II. NECESSARY FOR EFFECTIVE REORGANIZATION
Although there is no equity in the subject property, that factor alone is insufficient to grant relief from the automatic stay provisions of section 362(d)(2). There must be a showing, the burden being on the debtor, that there is a reasonable possibility of a successful reorganization within a reasonable time. In re Pleasant Valley, Inc., 6 B.R. 13, 18 (Bkrtcy., D.Nev. 1980). See also, Vincent, supra, 7 B.R. at 866; In re Johnson, 6 B.R. 100 (Bkrtcy., S.D.Fla. 1980) (in addition to absence of equity, there must be a showing that such property is not necessary to an effective reorganization before the stay can be lifted).
Counsel for the debtor argues that the automatic stay should be continued because it needs the secured property in order to propose a reorganization.
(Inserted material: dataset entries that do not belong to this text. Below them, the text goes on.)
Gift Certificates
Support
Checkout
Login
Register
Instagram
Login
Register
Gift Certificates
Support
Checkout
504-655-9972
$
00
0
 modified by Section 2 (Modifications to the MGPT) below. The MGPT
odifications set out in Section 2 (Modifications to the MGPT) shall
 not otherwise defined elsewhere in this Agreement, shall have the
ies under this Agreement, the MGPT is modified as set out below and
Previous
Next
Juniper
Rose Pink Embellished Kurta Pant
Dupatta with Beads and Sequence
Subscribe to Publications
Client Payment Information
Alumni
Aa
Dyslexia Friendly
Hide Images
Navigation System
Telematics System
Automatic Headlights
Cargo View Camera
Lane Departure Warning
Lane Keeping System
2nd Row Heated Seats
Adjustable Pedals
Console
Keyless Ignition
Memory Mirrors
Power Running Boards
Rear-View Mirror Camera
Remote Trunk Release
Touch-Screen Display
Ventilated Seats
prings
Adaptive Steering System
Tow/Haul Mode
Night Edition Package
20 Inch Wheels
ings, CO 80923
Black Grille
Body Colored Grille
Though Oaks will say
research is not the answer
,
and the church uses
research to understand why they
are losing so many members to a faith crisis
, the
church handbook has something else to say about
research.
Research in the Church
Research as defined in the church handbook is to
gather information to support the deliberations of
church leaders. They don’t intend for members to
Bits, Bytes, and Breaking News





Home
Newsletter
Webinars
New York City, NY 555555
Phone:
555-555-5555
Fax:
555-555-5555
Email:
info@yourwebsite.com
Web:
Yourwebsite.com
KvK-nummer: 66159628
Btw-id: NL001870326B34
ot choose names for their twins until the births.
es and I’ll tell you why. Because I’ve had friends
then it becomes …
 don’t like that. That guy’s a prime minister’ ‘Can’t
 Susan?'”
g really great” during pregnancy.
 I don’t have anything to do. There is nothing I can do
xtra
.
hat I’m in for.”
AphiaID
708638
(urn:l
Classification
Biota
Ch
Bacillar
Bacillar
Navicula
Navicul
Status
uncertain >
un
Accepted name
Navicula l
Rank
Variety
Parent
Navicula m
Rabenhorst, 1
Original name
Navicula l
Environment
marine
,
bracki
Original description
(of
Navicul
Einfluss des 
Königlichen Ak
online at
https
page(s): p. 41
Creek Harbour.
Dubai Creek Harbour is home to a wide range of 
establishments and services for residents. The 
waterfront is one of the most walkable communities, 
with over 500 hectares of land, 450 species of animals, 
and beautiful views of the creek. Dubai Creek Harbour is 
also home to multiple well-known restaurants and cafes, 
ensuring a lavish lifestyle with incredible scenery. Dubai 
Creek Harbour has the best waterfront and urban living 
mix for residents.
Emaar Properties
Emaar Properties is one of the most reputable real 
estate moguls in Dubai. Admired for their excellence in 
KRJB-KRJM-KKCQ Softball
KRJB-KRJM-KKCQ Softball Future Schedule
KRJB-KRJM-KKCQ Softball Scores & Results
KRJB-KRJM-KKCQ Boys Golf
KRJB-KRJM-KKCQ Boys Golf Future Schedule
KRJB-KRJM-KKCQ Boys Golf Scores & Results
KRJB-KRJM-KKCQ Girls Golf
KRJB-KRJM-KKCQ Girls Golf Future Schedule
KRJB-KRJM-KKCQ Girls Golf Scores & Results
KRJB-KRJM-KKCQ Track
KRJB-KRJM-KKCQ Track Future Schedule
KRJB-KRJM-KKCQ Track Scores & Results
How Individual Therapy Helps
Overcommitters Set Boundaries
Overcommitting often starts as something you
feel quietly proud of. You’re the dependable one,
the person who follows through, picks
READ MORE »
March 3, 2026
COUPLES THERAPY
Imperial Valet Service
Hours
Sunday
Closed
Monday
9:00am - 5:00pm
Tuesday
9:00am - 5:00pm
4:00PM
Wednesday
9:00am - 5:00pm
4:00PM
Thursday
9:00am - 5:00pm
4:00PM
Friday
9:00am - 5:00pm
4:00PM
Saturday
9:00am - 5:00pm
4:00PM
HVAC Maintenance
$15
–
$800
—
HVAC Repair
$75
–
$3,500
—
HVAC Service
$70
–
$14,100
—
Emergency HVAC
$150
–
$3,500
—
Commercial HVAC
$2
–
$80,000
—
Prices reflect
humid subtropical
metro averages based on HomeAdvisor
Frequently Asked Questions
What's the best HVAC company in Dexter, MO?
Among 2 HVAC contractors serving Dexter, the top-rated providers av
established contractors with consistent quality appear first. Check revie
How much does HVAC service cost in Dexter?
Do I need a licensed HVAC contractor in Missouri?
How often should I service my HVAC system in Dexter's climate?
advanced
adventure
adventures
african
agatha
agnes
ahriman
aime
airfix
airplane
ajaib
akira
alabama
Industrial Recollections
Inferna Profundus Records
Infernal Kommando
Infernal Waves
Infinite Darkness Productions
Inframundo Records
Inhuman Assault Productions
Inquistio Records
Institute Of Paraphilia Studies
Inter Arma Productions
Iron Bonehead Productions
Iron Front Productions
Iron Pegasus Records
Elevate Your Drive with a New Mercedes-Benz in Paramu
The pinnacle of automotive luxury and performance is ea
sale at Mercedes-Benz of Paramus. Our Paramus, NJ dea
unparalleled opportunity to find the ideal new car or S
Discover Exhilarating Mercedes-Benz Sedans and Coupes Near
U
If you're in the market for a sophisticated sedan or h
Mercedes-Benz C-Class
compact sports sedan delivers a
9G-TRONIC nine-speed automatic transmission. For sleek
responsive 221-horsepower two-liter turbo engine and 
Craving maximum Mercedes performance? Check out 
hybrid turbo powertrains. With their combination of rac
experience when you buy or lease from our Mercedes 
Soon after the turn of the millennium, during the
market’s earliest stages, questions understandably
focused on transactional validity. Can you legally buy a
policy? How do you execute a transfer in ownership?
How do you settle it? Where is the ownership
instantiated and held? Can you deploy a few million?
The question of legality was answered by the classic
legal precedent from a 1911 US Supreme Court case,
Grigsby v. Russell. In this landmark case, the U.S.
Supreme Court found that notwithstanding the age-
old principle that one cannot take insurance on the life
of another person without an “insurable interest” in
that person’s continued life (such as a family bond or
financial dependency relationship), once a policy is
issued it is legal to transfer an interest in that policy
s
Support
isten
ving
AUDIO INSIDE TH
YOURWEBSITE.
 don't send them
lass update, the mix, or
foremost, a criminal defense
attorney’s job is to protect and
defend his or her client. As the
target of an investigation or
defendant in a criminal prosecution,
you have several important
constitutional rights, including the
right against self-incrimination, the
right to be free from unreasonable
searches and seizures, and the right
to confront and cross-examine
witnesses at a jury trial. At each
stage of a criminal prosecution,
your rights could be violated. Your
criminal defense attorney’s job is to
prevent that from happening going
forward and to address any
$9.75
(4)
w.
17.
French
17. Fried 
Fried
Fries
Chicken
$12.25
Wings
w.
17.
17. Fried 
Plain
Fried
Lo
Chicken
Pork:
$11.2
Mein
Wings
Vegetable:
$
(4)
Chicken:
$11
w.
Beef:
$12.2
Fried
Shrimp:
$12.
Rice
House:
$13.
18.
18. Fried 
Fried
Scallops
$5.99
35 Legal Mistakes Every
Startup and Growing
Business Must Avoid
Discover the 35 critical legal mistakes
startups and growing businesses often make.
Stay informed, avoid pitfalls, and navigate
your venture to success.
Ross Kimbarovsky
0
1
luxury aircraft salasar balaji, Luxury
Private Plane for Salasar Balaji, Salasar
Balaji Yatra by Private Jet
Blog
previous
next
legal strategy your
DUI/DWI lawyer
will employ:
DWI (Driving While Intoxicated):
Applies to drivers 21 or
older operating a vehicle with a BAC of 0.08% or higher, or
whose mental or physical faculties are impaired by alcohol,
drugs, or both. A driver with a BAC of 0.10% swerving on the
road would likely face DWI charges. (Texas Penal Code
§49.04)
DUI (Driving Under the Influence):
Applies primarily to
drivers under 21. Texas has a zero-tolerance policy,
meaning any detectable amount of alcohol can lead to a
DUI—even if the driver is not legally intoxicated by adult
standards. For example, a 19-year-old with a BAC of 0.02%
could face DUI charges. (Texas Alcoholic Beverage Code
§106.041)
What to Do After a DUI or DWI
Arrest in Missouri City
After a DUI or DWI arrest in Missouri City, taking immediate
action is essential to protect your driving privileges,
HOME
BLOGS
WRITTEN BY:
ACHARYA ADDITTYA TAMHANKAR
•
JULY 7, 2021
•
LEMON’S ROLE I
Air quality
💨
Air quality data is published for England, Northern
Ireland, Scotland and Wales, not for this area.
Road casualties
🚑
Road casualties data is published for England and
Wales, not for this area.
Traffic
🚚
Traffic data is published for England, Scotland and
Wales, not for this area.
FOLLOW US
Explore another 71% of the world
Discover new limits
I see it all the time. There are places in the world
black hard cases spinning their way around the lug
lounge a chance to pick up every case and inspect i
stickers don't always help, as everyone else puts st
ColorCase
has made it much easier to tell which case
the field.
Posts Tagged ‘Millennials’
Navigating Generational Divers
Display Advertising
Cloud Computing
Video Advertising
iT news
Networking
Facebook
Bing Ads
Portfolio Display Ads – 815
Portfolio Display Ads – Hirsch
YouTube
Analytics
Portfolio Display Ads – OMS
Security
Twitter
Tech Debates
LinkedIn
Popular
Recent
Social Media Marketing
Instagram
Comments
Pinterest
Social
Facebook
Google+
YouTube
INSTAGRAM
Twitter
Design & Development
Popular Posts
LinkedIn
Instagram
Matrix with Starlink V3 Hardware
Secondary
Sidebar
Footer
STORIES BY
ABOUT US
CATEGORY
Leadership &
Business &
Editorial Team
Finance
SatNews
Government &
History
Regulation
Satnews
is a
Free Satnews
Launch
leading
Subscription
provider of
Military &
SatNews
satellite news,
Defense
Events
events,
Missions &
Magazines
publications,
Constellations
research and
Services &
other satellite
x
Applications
Further, counsel for the debtor argues that he "believes" the debtor can generate enough cash from operating the subject property to pay all arrearages not only owing to the plaintiff, but also the other secured creditor and the tax authorities in a relatively short time period. Yet, counsel for the debtor gives us no evidence as to how this result is to be achieved.
The mere fact that the property is indispensable to the debtor's survival, or that the property is needed in the debtor's business is insufficient, without more, to deny relief from the automatic stay where there is an absence of an "equity cushion". There must be a showing by the debtor that the property is "essential" to an effective reorganization and that there is a reasonable prospect for a successful reorganization of the going concern. This is fully supported by substantial case law and commentary. See, In re Clark Tech. Associates, Ltd., 9 B.R. 738 (Bkrtcy., D.Conn. 1981); In re Riviera Inn of Wallingford, Inc., 7 B.R. 725 (Bkrtcy., D.Conn. 1980); Gilece, supra, 7 B.R. at 469; Pleasant Valley, supra, 6 B.R. at 13; In re Hanson Dredging, Inc., 6 B.R. 230 (Bkrtcy., S.D.Fla. 1980); Hutton-Johnson, supra, 6 B.R. at 855; In re Antilles Yachting, Inc., 4 B.R. 470 (Bkrtcy., D.V.I. 1980), Anchorage, supra, 4 B.R. at 641; In re Castle Ranch, 3 B.R. 45 (Bkrtcy., S.D.Cal. 1980); In re Terra Mar Associates, 3 B.R. 462 (Bkrtcy., D.Conn. 1980); In re Paradise Boat Leasing Corp., 2 B.R. 482, 5 B.C.D. 1122 (Bkrtcy., D.V.I. 1979); In re Goundhog Mountain Corp., 1 B.C.D. 923, 926 (S.D.N.Y. 1975). In other words, the debtor's high hopes for reorganization or need alone for the property is not the sine qua non under section 362(d)(2). See, Riviera, supra, 7 B.R. at 725 (D.Conn. 1980); Pleasant Valley, supra, 6 B.R. at 13; Anchorage, supra, 4 B.R. at 641; Paradise, 2 B.R. at 482. It is clear that debtor's operations are not presently profitable and in all likelihood will not be profitable in the course of the next several months. Also, in light of the facts presented, it is not realistic to assume that an effective reorganization is possible. Counsel for the debtor's unsupported averment that the property can, in a short time, generate enough cash flow to satisfy all arrearages to all creditors is entirely too slim a reed upon which this Court should exercise its discretion to keep the plaintiff at bay while the creditor continues to pray.
Since the debtor does not have any equity in the property in question, as required under § 362(d)(2)(A), and since the property is not necessary to an "effective" reorganization within the meaning of § 362(d)(2)(B) because no reorganization appears likely, this Court must lift the automatic stay.